“Some faculty feel alienated from the system,” said Chairwoman of the Faculty Council Jan Boxill, who is charged with forming a task force to conduct the review.
“They report (violations) but don’t really have a connection with it. It’s just something they have to do,” Boxill said, adding that the task force will likely be formed in mid-September.
Review preceded football
In October, the Honor Court found McAdoo guilty of one count of academic fraud — receiving help with a works cited page from tutor Jennifer Wiley on a paper that was later found to be largely plagiarized.
The revelation lent widespread publicity to the Honor Court, which was already being examined on a smaller scale.
“It isn’t like the McAdoo case now all of a sudden said, ‘What’s wrong with our Honor Court?’ It just raised awareness for everybody,” Boxill said.
A University committee was formed in 2009 to evaluate a survey of the faculty regarding satisfaction with Honor Court cases.
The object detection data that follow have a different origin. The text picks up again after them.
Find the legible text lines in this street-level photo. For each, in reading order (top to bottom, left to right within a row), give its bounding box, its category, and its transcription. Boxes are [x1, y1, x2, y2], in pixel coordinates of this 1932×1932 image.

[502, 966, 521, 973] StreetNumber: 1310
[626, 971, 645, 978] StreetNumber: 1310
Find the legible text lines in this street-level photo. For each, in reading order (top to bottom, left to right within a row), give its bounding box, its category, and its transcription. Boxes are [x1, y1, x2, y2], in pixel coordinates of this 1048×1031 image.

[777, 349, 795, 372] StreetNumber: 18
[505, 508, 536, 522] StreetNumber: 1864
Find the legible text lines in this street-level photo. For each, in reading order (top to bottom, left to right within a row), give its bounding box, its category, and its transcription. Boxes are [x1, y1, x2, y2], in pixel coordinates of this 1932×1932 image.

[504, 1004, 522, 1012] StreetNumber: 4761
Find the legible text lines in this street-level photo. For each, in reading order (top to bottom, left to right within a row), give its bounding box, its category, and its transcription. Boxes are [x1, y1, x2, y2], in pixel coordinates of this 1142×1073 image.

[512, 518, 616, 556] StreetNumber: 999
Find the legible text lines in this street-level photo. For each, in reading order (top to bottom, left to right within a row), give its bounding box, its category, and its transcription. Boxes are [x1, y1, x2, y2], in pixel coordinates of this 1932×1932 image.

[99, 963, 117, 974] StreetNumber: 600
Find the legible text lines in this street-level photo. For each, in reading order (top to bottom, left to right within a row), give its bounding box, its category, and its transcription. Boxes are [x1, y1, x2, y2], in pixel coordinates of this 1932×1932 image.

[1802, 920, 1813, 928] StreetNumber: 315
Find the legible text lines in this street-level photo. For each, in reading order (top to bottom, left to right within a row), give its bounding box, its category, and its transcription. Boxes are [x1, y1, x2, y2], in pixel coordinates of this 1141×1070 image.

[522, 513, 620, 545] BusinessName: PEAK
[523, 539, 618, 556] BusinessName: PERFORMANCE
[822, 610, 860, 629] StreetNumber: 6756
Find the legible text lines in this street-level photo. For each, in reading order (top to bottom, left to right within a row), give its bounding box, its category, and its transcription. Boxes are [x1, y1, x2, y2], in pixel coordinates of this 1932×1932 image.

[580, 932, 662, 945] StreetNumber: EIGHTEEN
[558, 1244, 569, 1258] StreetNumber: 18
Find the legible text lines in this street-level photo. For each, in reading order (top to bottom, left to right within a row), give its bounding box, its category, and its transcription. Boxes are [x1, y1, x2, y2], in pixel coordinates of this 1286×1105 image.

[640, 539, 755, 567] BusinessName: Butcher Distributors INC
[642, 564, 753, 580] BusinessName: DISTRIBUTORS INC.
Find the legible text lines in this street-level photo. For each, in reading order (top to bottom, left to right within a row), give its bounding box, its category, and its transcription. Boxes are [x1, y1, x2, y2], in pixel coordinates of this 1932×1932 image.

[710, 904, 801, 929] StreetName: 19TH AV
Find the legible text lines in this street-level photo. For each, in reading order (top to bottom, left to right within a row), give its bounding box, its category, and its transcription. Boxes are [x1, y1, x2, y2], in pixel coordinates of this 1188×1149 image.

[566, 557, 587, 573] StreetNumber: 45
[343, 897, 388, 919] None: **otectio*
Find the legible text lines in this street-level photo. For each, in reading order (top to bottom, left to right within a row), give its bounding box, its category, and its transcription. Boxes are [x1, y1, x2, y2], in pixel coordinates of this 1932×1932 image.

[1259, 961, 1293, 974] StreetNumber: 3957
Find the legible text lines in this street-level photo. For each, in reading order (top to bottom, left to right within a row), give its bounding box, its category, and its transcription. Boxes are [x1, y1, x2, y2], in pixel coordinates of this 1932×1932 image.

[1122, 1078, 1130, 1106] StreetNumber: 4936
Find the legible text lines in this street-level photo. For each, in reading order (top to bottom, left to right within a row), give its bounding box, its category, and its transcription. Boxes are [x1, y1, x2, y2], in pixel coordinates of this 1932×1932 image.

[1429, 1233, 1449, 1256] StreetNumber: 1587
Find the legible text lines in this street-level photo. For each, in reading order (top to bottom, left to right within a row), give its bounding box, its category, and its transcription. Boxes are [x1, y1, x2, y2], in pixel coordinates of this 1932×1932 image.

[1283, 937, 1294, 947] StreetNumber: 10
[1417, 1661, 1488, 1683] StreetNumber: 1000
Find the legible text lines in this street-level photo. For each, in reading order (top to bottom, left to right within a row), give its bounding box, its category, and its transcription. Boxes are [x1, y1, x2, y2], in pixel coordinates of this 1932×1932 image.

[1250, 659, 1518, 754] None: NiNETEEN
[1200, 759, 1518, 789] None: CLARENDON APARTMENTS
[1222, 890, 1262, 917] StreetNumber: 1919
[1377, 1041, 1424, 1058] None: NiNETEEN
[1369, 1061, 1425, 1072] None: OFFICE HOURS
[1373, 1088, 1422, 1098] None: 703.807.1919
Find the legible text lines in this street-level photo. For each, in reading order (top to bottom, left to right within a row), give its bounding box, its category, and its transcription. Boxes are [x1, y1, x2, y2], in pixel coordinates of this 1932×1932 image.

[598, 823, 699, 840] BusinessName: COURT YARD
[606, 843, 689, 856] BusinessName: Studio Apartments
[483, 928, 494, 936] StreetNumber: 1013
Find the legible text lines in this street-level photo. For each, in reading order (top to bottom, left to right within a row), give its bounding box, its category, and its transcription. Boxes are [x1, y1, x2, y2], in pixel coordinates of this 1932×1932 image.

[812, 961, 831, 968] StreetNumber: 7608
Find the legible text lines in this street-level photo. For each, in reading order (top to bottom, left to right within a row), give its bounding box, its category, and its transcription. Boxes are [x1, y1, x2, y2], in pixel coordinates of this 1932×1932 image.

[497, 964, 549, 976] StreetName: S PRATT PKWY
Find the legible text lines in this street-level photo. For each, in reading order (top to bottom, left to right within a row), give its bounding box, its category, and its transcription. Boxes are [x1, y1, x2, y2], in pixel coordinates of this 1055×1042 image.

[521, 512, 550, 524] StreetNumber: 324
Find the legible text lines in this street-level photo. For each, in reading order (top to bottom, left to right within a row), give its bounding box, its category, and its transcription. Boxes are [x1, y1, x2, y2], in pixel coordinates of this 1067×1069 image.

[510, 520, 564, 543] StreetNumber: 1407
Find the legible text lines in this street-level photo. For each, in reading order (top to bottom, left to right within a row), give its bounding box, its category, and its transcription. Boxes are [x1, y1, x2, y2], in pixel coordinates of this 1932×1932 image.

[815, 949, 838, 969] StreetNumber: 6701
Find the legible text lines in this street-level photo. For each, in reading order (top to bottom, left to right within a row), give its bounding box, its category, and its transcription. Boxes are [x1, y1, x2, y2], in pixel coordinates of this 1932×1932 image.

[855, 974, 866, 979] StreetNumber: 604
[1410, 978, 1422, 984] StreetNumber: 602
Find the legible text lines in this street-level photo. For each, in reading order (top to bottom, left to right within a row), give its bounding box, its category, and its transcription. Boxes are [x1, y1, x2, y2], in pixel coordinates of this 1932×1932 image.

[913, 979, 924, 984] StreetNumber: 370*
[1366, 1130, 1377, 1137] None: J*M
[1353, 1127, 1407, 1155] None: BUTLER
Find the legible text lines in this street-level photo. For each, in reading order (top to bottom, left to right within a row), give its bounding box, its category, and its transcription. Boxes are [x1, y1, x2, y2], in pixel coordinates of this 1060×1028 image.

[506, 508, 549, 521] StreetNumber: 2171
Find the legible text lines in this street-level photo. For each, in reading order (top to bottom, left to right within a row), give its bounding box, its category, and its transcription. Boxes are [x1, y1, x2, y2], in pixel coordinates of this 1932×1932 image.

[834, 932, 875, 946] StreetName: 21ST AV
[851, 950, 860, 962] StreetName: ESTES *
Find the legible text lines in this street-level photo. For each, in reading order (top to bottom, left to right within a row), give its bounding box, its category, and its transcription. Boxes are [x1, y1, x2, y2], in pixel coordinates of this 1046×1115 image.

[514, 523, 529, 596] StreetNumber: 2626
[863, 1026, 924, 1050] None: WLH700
The survey revealed that more than 70 percent of faculty support the student-run nature of the Honor Court, but nearly a third don’t.
Jay Smith, head of the committee, said there is “complete consensus” among its members that there is a high level of general ignorance among faculty about the system, particularly its handling of plagiarism.
Student Attorney General Jon McCay said this perception is exaggerated, but that the members’ inability to discuss specific cases is partially responsible.
“We operate under the University’s interpretation of (the Family Educational Rights and Privacy Act) and there’s nothing we can do about that,” he said. “What we can do is be clear and concise about how the process works.”
Reconsidering faculty’s role
To help mend the relationship between faculty and the honor system, officials favor instituting a measure outlined by the Instrument of Student Judicial Governance: a faculty advisory committee.
The committee’s five members would advise on cases but also communicate faculty concerns about the system.
The University of Virginia’s Honor Committee features a faculty advisory committee similar to the one being discussed for UNC.
The committee is a public forum open to all faculty who have concerns, but is generally made up of about 10 professors well-versed on the honor system’s history, said Ann Marie McKenzie, chairwoman of the Honor Committee.
McKenzie said the committee’s assistance is invaluable.
“It would be hard to function without a place to get some outside feedback,” she said.
But the problems of disgruntled faculty still persist even with an outlet for their input, McKenzie added.
“If you get a case that is a not guilty verdict and the reporter is a professor, naturally they’re going to feel disenchanted with the system,” she said.
To help address plagiarism — the Honor Court’s single most persistent charge — Boxill is exploring the feasibility of using Turnitin, a plagiarism-detecting software, across campus.
The program, which scans academic papers for sections common to other works, would ease faculty’s workload, Boxill said.
She added that the implementation would cover all of campus.